As we enter a world of smart wearables and other smart technologies it is only a matter of time before a robot will be able to perform and interpret a neurological examination better than we can. I have little doubt that the neurological examination will be deconstructed, improved on and ultimately performed by machines.
So how are we physicians and neurologists going to ensure our survival? Dare I suggest we redefine our role? Clearly, the part we play as diagnosticians will become less important as the algorithms take over this role. Treatment of disease will increasingly be delivered by assistants using care pathways and standardised protocols. IT systems linked to the electronic record will analyse variance. Any variance from the protocol will trigger an investigation into our practices. I am already aware of this happening in multiple sclerosis in relation to possible over- and under-prescribing of highly-effective disease-modifying therapies or DMTs.

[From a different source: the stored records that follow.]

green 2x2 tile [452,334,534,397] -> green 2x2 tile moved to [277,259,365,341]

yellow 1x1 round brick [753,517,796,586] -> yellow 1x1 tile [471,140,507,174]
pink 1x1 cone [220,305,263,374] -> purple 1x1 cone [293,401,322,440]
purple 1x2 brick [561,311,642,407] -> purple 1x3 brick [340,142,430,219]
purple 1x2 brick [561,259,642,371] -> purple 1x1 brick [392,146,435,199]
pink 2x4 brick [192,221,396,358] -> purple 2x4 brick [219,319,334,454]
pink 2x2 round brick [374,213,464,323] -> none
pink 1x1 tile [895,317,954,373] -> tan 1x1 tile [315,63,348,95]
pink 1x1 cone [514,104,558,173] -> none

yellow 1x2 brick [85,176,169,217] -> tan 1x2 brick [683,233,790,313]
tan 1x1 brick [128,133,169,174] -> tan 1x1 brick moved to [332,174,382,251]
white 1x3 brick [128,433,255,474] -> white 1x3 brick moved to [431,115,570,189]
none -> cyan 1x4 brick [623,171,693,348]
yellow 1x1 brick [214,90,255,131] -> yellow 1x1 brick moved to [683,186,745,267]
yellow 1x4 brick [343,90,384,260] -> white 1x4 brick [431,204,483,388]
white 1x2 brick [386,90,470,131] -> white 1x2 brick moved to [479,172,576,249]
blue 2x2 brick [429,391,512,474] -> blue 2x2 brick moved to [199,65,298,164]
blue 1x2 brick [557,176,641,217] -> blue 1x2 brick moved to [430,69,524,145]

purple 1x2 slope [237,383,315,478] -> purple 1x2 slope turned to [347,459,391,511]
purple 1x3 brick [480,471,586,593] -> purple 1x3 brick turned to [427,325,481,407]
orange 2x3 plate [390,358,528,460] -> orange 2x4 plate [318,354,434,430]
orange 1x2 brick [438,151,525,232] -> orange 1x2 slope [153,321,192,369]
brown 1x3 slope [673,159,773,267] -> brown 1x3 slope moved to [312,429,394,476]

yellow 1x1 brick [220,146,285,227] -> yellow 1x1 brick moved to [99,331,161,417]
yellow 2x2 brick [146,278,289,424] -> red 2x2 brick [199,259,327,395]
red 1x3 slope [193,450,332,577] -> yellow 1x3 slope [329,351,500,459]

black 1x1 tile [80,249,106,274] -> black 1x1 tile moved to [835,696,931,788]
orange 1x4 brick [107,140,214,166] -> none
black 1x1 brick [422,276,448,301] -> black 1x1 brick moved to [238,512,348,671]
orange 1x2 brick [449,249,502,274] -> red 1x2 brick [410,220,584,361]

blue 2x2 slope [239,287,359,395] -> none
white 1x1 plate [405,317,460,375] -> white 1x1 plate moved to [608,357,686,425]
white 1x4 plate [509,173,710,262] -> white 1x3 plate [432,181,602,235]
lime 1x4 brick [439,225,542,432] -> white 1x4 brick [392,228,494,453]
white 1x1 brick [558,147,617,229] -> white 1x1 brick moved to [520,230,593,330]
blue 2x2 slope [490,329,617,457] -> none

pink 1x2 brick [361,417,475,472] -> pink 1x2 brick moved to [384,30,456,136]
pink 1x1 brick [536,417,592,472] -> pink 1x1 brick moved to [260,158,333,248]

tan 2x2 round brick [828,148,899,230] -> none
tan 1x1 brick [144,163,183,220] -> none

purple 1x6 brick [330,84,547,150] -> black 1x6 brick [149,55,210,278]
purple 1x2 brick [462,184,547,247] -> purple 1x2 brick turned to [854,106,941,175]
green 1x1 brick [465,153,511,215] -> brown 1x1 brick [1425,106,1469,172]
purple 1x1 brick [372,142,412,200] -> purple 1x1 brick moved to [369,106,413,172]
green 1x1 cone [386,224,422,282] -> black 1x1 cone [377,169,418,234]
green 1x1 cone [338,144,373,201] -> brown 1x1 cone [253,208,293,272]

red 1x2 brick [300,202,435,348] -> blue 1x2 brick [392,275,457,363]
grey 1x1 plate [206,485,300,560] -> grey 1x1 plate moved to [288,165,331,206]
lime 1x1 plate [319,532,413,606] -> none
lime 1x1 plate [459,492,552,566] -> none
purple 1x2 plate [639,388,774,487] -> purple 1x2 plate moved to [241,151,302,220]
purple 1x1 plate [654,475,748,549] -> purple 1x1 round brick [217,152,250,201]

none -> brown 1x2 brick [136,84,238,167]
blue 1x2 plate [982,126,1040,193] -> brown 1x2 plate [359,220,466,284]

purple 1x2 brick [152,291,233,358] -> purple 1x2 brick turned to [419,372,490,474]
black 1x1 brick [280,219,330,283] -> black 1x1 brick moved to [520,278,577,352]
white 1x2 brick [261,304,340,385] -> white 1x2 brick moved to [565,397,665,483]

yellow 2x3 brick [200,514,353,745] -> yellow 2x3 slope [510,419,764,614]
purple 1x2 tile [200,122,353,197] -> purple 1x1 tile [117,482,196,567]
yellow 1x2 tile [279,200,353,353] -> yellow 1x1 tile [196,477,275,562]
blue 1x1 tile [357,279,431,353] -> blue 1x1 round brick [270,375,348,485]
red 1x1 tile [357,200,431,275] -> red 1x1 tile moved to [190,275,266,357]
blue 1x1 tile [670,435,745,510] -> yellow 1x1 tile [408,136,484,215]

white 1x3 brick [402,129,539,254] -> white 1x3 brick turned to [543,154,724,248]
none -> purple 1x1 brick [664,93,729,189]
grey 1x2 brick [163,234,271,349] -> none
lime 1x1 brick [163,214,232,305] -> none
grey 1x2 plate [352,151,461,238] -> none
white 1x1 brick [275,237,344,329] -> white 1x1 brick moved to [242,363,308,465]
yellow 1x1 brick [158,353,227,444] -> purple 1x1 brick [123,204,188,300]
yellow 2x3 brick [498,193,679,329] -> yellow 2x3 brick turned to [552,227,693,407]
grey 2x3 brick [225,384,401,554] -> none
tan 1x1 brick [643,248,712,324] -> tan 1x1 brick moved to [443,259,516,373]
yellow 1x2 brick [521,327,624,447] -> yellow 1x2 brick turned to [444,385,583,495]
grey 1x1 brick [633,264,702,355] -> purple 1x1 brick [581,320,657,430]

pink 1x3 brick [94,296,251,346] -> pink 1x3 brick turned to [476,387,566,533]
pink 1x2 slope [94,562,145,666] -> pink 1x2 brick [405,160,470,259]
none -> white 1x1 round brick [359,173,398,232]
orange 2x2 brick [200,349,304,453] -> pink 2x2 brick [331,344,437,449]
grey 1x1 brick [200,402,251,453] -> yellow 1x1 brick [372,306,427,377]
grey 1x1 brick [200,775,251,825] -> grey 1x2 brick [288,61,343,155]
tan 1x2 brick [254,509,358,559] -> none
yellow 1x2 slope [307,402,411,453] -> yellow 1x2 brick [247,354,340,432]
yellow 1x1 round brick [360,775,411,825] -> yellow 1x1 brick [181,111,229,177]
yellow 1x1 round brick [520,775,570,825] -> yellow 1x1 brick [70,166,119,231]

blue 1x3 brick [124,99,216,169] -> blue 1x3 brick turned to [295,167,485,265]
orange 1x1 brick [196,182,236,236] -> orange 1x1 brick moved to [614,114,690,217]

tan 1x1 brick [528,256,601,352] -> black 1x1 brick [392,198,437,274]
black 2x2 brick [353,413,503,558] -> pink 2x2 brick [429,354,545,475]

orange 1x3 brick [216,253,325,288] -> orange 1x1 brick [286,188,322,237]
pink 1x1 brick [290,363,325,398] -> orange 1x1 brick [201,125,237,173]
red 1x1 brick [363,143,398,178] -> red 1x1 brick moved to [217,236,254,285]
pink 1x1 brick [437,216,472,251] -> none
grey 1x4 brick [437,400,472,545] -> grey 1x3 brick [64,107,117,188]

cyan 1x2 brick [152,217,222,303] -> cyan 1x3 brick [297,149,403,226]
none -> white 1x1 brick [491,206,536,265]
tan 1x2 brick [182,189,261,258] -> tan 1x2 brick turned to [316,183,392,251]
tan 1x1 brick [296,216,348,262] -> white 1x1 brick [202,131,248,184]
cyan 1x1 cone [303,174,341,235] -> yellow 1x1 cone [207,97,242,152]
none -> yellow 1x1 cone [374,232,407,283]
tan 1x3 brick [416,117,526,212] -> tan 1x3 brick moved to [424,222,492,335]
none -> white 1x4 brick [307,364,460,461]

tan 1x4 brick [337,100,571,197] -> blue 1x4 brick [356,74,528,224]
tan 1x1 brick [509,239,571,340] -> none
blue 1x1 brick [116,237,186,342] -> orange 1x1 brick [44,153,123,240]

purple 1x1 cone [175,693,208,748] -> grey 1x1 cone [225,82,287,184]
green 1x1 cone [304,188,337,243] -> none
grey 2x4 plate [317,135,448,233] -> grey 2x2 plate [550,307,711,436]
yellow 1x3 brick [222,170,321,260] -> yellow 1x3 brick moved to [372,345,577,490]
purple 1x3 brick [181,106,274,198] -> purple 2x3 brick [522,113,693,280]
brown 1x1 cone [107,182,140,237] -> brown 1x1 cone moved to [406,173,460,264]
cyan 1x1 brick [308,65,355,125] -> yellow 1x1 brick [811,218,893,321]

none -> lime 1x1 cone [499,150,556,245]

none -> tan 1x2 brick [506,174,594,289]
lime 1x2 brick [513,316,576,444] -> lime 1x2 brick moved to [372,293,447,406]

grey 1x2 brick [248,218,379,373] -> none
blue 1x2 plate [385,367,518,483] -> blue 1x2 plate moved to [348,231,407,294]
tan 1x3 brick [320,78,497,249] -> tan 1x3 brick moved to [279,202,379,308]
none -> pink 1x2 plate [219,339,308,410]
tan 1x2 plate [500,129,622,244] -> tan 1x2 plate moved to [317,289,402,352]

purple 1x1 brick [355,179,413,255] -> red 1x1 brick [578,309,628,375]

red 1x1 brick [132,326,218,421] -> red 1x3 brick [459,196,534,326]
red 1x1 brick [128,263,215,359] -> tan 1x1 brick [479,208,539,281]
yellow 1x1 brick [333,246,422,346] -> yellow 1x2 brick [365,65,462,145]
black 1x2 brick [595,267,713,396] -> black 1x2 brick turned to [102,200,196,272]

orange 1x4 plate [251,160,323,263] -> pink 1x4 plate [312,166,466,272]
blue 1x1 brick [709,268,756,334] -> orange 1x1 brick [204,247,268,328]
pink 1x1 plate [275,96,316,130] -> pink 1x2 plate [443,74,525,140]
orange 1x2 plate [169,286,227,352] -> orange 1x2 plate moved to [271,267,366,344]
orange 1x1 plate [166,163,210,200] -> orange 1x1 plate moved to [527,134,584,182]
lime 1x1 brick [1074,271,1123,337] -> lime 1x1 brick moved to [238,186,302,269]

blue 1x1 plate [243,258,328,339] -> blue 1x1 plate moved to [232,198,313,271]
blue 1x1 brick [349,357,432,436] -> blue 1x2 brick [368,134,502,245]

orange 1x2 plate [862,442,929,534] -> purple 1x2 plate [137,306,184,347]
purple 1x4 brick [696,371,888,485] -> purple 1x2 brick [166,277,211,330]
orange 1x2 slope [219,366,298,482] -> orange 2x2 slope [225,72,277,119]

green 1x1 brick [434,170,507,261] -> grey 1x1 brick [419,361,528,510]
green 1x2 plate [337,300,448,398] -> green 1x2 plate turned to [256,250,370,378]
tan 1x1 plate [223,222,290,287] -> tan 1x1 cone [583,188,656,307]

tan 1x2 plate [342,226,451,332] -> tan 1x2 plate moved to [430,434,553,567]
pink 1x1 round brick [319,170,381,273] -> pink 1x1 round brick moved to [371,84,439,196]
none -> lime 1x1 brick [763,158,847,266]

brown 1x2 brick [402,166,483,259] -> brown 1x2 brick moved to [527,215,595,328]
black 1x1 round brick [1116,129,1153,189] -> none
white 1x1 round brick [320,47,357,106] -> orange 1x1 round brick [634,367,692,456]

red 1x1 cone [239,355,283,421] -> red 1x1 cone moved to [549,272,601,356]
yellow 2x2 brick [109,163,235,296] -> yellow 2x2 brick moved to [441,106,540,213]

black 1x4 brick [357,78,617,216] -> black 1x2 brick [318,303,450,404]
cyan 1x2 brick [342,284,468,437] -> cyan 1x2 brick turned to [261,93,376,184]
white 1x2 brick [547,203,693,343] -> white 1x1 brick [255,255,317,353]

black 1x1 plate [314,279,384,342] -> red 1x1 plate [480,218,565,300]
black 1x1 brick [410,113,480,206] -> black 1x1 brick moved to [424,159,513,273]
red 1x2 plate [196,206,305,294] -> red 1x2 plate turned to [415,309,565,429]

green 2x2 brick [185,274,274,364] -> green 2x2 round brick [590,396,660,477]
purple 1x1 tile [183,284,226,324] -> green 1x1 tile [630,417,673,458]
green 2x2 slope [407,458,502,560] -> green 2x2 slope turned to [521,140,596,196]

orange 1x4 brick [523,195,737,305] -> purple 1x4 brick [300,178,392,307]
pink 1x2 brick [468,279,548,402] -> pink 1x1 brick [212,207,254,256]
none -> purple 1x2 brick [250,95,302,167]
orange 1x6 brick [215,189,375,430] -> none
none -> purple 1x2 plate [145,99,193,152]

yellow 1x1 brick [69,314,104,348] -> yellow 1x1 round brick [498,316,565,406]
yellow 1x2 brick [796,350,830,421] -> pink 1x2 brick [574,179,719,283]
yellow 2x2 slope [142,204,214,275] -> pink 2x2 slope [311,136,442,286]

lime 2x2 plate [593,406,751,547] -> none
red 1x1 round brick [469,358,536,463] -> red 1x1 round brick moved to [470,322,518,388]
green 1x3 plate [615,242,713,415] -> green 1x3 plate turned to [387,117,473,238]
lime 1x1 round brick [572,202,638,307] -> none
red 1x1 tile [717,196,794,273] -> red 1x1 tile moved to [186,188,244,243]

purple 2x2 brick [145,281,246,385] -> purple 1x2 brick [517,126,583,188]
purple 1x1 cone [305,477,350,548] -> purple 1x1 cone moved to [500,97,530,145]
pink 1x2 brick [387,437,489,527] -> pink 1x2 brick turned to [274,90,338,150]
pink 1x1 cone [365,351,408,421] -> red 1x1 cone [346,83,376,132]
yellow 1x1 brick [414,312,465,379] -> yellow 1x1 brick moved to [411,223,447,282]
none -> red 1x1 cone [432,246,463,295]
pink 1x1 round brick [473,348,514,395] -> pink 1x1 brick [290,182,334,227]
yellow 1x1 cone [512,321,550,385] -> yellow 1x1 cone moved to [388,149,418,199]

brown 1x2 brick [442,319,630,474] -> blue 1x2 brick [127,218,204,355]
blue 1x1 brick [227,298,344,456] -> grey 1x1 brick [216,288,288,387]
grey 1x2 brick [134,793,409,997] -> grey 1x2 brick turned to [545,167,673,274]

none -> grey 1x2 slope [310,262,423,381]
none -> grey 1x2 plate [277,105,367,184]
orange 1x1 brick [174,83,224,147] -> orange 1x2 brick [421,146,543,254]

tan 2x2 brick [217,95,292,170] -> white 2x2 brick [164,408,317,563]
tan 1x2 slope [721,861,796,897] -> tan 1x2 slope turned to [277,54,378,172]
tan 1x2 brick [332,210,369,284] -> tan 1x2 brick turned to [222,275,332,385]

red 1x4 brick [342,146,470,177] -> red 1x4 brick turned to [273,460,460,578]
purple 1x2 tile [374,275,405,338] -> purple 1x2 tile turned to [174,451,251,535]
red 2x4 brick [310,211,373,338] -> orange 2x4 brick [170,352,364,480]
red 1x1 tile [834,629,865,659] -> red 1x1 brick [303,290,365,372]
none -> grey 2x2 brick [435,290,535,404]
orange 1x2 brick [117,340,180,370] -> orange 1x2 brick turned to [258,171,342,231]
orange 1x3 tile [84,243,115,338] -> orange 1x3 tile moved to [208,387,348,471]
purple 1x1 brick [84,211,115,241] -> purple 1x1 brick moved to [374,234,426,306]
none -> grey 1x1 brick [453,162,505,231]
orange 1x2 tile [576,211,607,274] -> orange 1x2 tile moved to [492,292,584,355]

To survive in the brave new world neurologists will need new skills, particularly in relation to sifting, curating and communicating information. We will increasingly be called upon to fight fake news and anti-science movements so as to protect our patients from harm. To be effective in this role will need to actively engage with the new media and acquire new digital skills. Neurologists will need to become better listeners and better communicators. We will need to shift the focus from a disease-centric worldview to a preventative and holistic worldview. Treating disease will become a smaller part of our work. We will need to train and support teams of assistants and nurse practitioners who will do the majority of the hands-on work. We will need to become knowledgeable and skilled in lifestyle and wellness counselling. More importantly, we are going to have to walk the talk; we are going to have to live our lives the way we want our patients to live theirs. Neurologists who lead by example will become the pioneers of a new type of neurological practice. Based on my experience at the AAN2018 I would call this Wellness Neurology.
Are you prepared to retrain as a wellness neurologist?
I am still haunted by the concluding lines from The Great Gatsby that are as relevant to me today as they were when I read them as a 16-year old: “So we beat on, boats against the current, borne back ceaselessly into the past.”